町家古本はんのき
3周年記念セール3日目が終わりました。
連日、ありがたいことにふだんよりたくさんのお客さんが来てくれていています。
はんのきは今日も、12時から19時まで営業しています。どうぞよろしくお願いいたします。
毎日古本の海(?)を眺めていると、どうしても手がとまってしまう作家さん、というのがいます。
そのひとりが、有吉佐和子さん。
とにかく仕事をこなした作家さんで、直球で公害問題や介護をテーマにした社会派の小説、
師弟関係、ライバル、血縁、家柄、お金がどろどろの伝統文化の世界を描いた小説など、
たくさんの作品を残しています。
映像化された作品も多く、今でもときどきドラマ化されたりするので、知っている人は多いと思います。
最近では沢尻エリカの「悪女について」がありましたネ・・・。初版当時も、初山滋、佐野繁次郎、猪熊弦一郎など、名だたる装丁家が手がける洒落た装丁の本が多いことからも、
その人気ぶりがうかがえます。
ついついその目をひくテーマに注目されがちですが、なんといっても好きなのは、登場するパワフルな女子!
それも自分の仕事を持った女子、社会でたたかう女子なのです。
はなめがね本舗でも、これまで何冊も販売してきました。
東京のデパートで働く女の子たちを描いた『閉店時間』では、
不倫の恋に悩みながらも強く生きる女の子、仕事と同僚の男性との微妙な関係に悩む女の子、
結婚と仕事の選択を迫られる女の子・・・など、今のわたしたちとなにも変わらない女子たちが登場します。
有吉佐和子ならではのスピード感のあるスリリングな展開、それぞれがこたえを見つける衝撃のラスト・・・
タイプの違う女の子たちみんなに共感し、応援したくなります。
佐野繁次郎さんの装丁、そしてタイトルもなんともいえずお洒落な『げいしゃわるつ・いたりあの』。
とっても小気味よくてかっこいい芸者さんが登場する退屈しらずの作品です。
それからそういえばこれは、わたしが小学生のときに、夏休みの指定図書でもありました・・・。『非色』。

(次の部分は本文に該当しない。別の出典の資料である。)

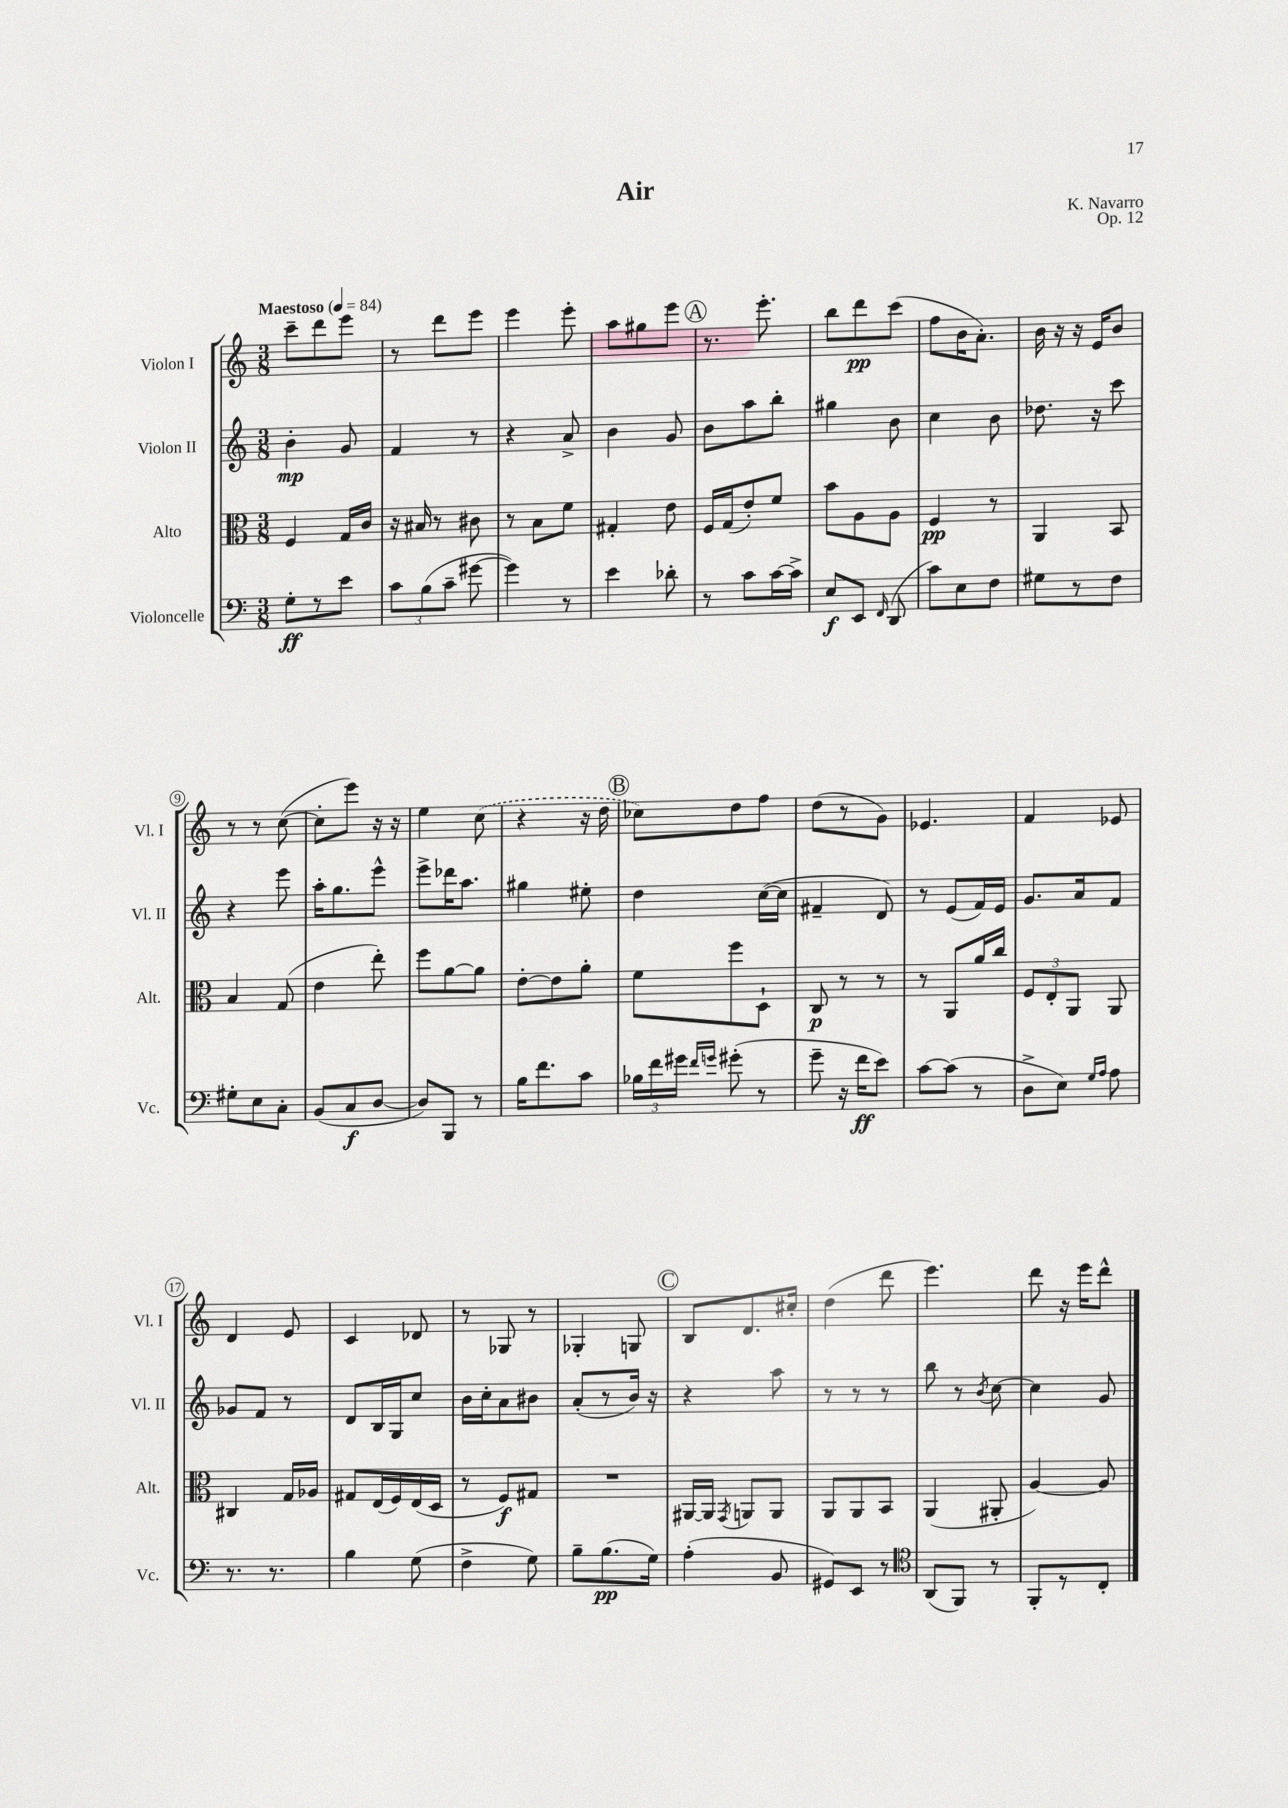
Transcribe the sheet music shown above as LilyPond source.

\header { title = "Air" composer = "K. Navarro" opus = "Op. 12" }
<<
\new StaffGroup <<
\new Staff = "s0" \with { instrumentName = "Violon I" shortInstrumentName = "Vl. I" } {
    \clef treble \key c \major \numericTimeSignature \time 3/8 \tempo "Maestoso" 4 = 84
    \autoBeamOff c'''8[-- d'''8 e'''8] |
    r8 d'''8[ e'''8] |
    e'''4 e'''8-. |
    a''8[ gis''8 e'''8] |
    \mark \markup { \circle "A" } r8. e'''8.-. |
    b''8[ d'''8\pp c'''8]( |
    f''8[ b'16 a'8.]-.) |
    b'16 r16 r16 e'16[ b'8] |
    r8 r8 c''8~( |
    c''8[-. e'''8]) r16 r16 |
    e''4 \once \slurDashed c''8( |
    r4 r16 d''16 |
    \mark \markup { \circle "B" } ces''8[) d''8 f''8] |
    d''8[( r8 g'8]) |
    ees'4. |
    f'4 ees'8 |
    d'4 e'8 |
    c'4 des'8 |
    r8 ges8 r8 |
    ges4-. g8 |
    \mark \markup { \circle "C" } b8[ d'8. cis''16]-. |
    d''4( d'''8 |
    e'''4.) |
    d'''8 r16 e'''16[ d'''8]-^ \bar "|." |
}
\new Staff = "s1" \with { instrumentName = "Violon II" shortInstrumentName = "Vl. II" } {
    \clef treble \key c \major \numericTimeSignature \time 3/8
    \autoBeamOff b'4-.\mp g'8 |
    f'4 r8 |
    r4 a'8-> |
    b'4 g'8 |
    \mark \markup { \circle "A" } b'8[ a''8 b''8]-. |
    gis''4 b'8 |
    c''4 b'8 |
    des''8. r16 c'''8 |
    r4 e'''8 |
    a''16[-. g''8. e'''8]-^ |
    e'''8[-> des'''16 a''8.] |
    gis''4 eis''8-. |
    \mark \markup { \circle "B" } d''4 c''16[~( c''16] |
    fis'4-- d'8) |
    r8 e'8[( f'16) e'16] |
    g'8.[ a'16 f'8] |
    ges'8[ f'8] r8 |
    d'8[ b16 g16 c''8] |
    b'16[ c''16-. a'8 bis'8] |
    a'8[-.( r8 b'16]) r16 |
    \mark \markup { \circle "C" } r4 a''8 |
    r8 r8 r8 |
    b''8 r8 \acciaccatura { b'8 } c''8~ |
    c''4 g'8 \bar "|." |
}
\new Staff = "s2" \with { instrumentName = "Alto" shortInstrumentName = "Alt." } {
    \clef alto \key c \major \numericTimeSignature \time 3/8
    \autoBeamOff f4 g16[ c'16] |
    r16 bis16 r8 cis'8 |
    r8 b8[ f'8] |
    gis4-. e'8 |
    \mark \markup { \circle "A" } f16[ g16( e'8-.) f'8] |
    b'8[ a8 a8] |
    f4\pp r8 |
    a,4 b,8 |
    b4 g8( |
    e'4 e''8-.) |
    f''8[ a'8~ a'8] |
    e'8[~-. e'8 a'8]-. |
    \mark \markup { \circle "B" } f'8[ f''8 d8]-! |
    c8\p r8 r8 |
    r8 a,8[ a'16 c''16] |
    \tuplet 3/2 { f8[ e8-. a,8] } a,8 |
    cis4 g16[ aes16] |
    gis8[ e16( f16) e16( d16] |
    r8 f8[\f) gis8] |
    R4. |
    \mark \markup { \circle "C" } ais,16[~ ais,16] \acciaccatura { g,8 } a,8[ a,8] |
    a,8[ a,8 b,8] |
    a,4( ais,8-. |
    a4~) a8 \bar "|." |
}
\new Staff = "s3" \with { instrumentName = "Violoncelle" shortInstrumentName = "Vc." } {
    \clef bass \key c \major \numericTimeSignature \time 3/8
    \autoBeamOff g8[-.\ff r8 e'8] |
    \tuplet 3/2 { c'8[ b8( c'8]-- } gis'8~ |
    gis'4) r8 |
    e'4 des'8-. |
    \mark \markup { \circle "A" } r8 c'8[ c'16~ c'16]-> |
    e8[\f e,8] \grace { f,16 } d,8( |
    c'8[) e8 f8] |
    gis8[ r8 f8] |
    gis8[-. e8 c8]-. |
    b,8[( c8\f d8]~ |
    d8[) b,,8] r8 |
    b16[ f'8. c'8] |
    \mark \markup { \circle "B" } \tuplet 3/2 { bes16[ f'16 gis'16] } \grace { f'16[ g'16] } gis'8-.( r8 |
    g'8-- r16 f'16[\ff e'8]) |
    c'8[~ c'8]( r8 |
    d8[-> e8]) \grace { g16[ a16] } a8 |
    r8. r8. |
    b4 g8( |
    f4-> g8) |
    b8[-- b8.\pp( g16]) |
    \mark \markup { \circle "C" } a4-.( b,8 |
    gis,8[) e,8] r8 |
    \clef tenor a,8[( f,8]) r8 |
    f,8[-. r8 c8]-. \bar "|." |
}
>>
>>
\layout { \context { \Score \override BarNumber.stencil = #(make-stencil-circler 0.1 0.3 ly:text-interface::print) } }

初版のモノトーンの装丁は、日本初のオートクチュールデザイナーであり、数々のファッション誌でも活躍した
中林洋子さんによるもの。
人種問題を扱った作品ですが、これもぜひ、そこで生きる女子たちに注目してほしい。
転んでもただでは起きない、現代に通じる日本の女の子の魅力が凝縮されています。
ラストの爽快感といったらないですヨ!大好きな作品です。
こちらは文庫本などでも読むことができます。
上質なお洋服みたいに、シックなこの版で、出来たら手にとってほしいけれど・・・。
同じく中林洋子さん装丁の『仮縫』。ツイードです・・・!!
これは、山の手の高級オート・クチュールを舞台に繰り広げられる、美しくて気高い女たちを描いたもの。
トップに上りつめるまでの女のしたたかさと大胆さ、傲慢さ、豪奢なファッションの世界、そして衝撃のどんでん返し・・・。
本格的に有吉佐和子が好きになる、きっかけとなった一冊です。映画化もされているそうです。
ちなみにはなめがねでも買えます。。
→はなめがね本舗『仮縫』はコチラ。
いつの時代も、女の子は元気で強くてしたたかで、それがとってもかわいい。
有吉佐和子さんの本は、ちょっと疲れたときにぜひ、読んでほしい作品ばかりです。